Read through more stuff, and apart from the fact that the DELQA also provide boot code for the PDP-11 (albeit in a different way than the Unibus ones), it actually pulls the BDCOK, to it simulates a power fail.
And then the host is supposed to request the DELQA to dump the boot code into memory, and then jump into it by itself.
Johnny
From: "Bob Armstrong" <bob at jfcl.com>
You missed my point - the issue was not "where does the small program
execute from", it was "where is the code for the boot program stored
(permanently) before it gets DMAed into the host".
[misunderstanding since resolved]
Also when they say small they mean *small*! IIRC it just loads a few
vectors, sets a variable or two, and then does a branch-self, so it's just a
few words. The *actual* boot code comes from SECUNA.SYS/SECLUA.SYS (secondary
bootstrap in T11/68K code) and TERUNA.SYS/TERLUA.SYS (tertiary boot in PDP-11
code).
The DEQNA was such a mistake. Why DEC would break from eons of tradition and
make the Q and U versions of something be not in the slightest compatible is
beyond me.

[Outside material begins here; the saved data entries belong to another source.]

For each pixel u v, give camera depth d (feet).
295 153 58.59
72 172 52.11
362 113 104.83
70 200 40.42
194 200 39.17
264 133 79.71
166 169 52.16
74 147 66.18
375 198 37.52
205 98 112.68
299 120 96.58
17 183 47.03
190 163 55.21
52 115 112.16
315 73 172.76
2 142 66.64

Apparently fitting on a dual-height card was more important.
I think it does have a CPU (i8051?) but its ROM is mostly full of the PDP-11
boot/diag code (since the boot is way too big to fit in a typical PDP-11
boot PROM so all that does is suck the real boot out of the 8051). So they
didn't have space for doing MOP in firmware.

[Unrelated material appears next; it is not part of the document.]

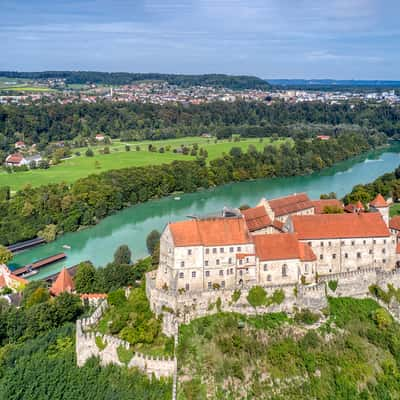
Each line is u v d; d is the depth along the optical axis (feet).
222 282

There's a *fantastic* writeup on how to call the QNA/LQA boot/diag PROM in
the RSTS source code (I think it's basically the entire relevant part of some
internal manual, pasted into a .REM block).
To be clear: the UNA/LUA actually yanks AC LO L, which *causes* INIT L to
be pulled but also makes the CPU jump through the vector that's just been
reloaded.
I agree that the purpose of all this must surely be to remotely revive
crashed systems, which won't be useful with emulators if it's actually the
emulator and/or host system that's crashed (but *will* work if the crash
was in PDP-11 code). But it's too much fun not to do anyway! I had a
blast getting it working in E11 even though I can't imagine one single person
besides me has used it. But that's not the point! Also if the system was
booted manually, then what it reboots automatically might not be the same,
so you wave a magic wand and a computer in the other room will switch from
RSTS to RSX, in an entirely PDP-11-y way (not like you just telneted into
the most machine and told *it* to reboot the emulator). Or whatever.
I would think the other emulators support Ethernet booting too, but if
any of them don't, I'd be happy to contribute my reimplementation of the
QNA/LQA boot/diag ROM code (with MACRO-11 source).
John Wilson
D Bit
Dave McGuire wrote:
On 05/17/2013 04:32 AM, Oleg Safiullin wrote:
I bet you wouldn't have trouble cooling a real PDP-11 in a Russian winter. ;)
Some PDP-11's are smaller and cooler than PC's :)
http://pdp-11.org.ru/~form/files/pics/1183/1183-d.jpg
That's a great "hacking around" setup! Very nice!